Le bilan est lourd et alarmant. Le lieutenant-colonel Khalil Meshri, chef de la sous-direction des opérations et du suivi à la direction des opérations de la Protection civile, a fait état de 28 décès par noyade en l’espace de deux mois seulement. Dans le détail, 19 décès ont été enregistrés durant le mois d’avril dernier, et 9 autres depuis le 1er mai jusqu’à ce jour. Des chiffres qualifiés de « particulièrement élevés et inédits » par rapport à la même période les années précédentes.

Intervenant à la radio, le lieutenant-colonel Meshri a précisé que la majorité des victimes sont des jeunes, notamment des lycéens et des étudiants. Ces derniers se rendent massivement sur les plages pour se divertir et faire la fête entre amis, souvent juste après avoir passé le « Bac Sport » ou les examens officiels.

Un appel urgent à la vigilance : « La mer est actuellement dangereuse »

Face à cette situation, le responsable a lancé un avertissement ferme et direct aux citoyens :

« La mer n’est pas sûre pour la baignade en ce moment, et le danger est bien réel car les plages ne sont pas encore prêtes. La mer cache actuellement des courants marins violents et des fosses profondes. Toute tentative de s’aventurer au large épuisera rapidement l’énergie du baigneur et mènera à la noyade, d’autant plus que les secours ne pourront pas intervenir avec la rapidité requise en cette période pré-saisonnière. »

Concernant les préparatifs de la Protection civile pour le pic de la saison estivale, le lieutenant-colonel a indiqué que l’objectif est de sécuriser l’ensemble des plages tunisiennes d’ici la fin du mois de juillet. Pour y parvenir, la mobilisation de 2 000 à 2 300 maîtres-nageurs sauveteurs sera nécessaire.

Recrutement et organisation : un dispositif conjoint

Évoquant le système de recrutement et de formation, Khalil Meshri a expliqué que les candidats doivent déposer leurs dossiers auprès des municipalités territorialement compétentes. La Protection civile se charge ensuite de faire passer les tests d’aptitude. Les candidats retenus suivent alors une formation intensive d’une semaine avant de prendre officiellement leurs fonctions.
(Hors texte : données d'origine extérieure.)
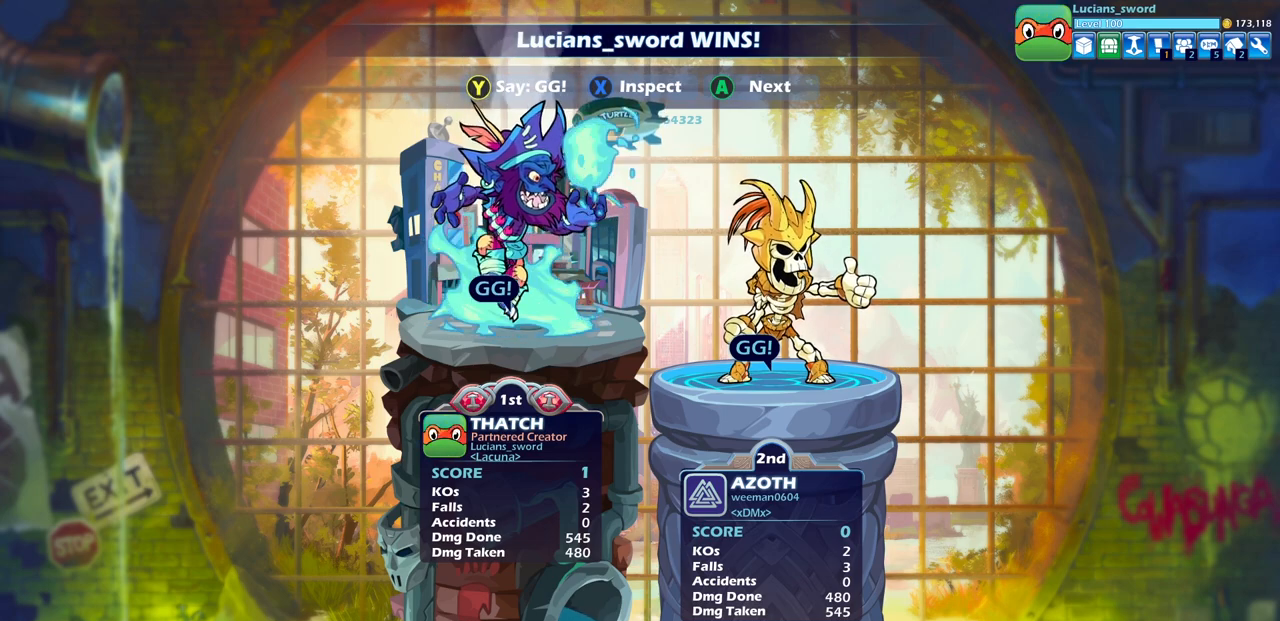
{"buttons": [], "left_stick": "center", "right_stick": "center", "events": [[33, "CROSS", "down"], [150, "CROSS", "up"], [350, "CROSS", "down"], [400, "CROSS", "up"]]}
Sur le plan financier et de la gestion, le dispositif est conjoint : les municipalités s’occupent du recrutement et du versement des salaires via des budgets alloués, tandis que la Protection civile assure la supervision technique, la répartition sur les plages et le suivi quotidien.

La prime mensuelle portée à 1 000 dinars pour contrer la pénurie

Le lieutenant-colonel Khalil Meshri a profité de son passage radiophonique pour annoncer une exclusivité financière : le doublement de la prime accordée aux maîtres-nageurs sauveteurs, qui atteindra désormais près de 1 000 dinars brut par mois.

Cette mesure incitative vise à contrer le désintérêt croissant des jeunes pour ce travail. Ce manque d’engouement s’explique par la coïncidence du début de la saison de surveillance avec la période des examens, mais aussi par la longueur des journées de travail, qui s’étendent quotidiennement de 8h00 ou 9h00 du matin (selon les plages) jusqu’à 18h00.

Enfin, face aux inquiétudes concernant le manque de concentration de certains sauveteurs – parfois tentés par des emplois secondaires dans les restaurants ou cafés de plage –, le responsable s’est voulu rassurant. Il a martelé que les maîtres-nageurs opèrent sous le contrôle direct de la Protection civile. Des agents de la protection sont déployés en permanence sur les plages en tant que superviseurs, et des inspections périodiques et inopinées sont menées par les directions régionales et centrales pour garantir une discipline totale et préserver des vies humaines.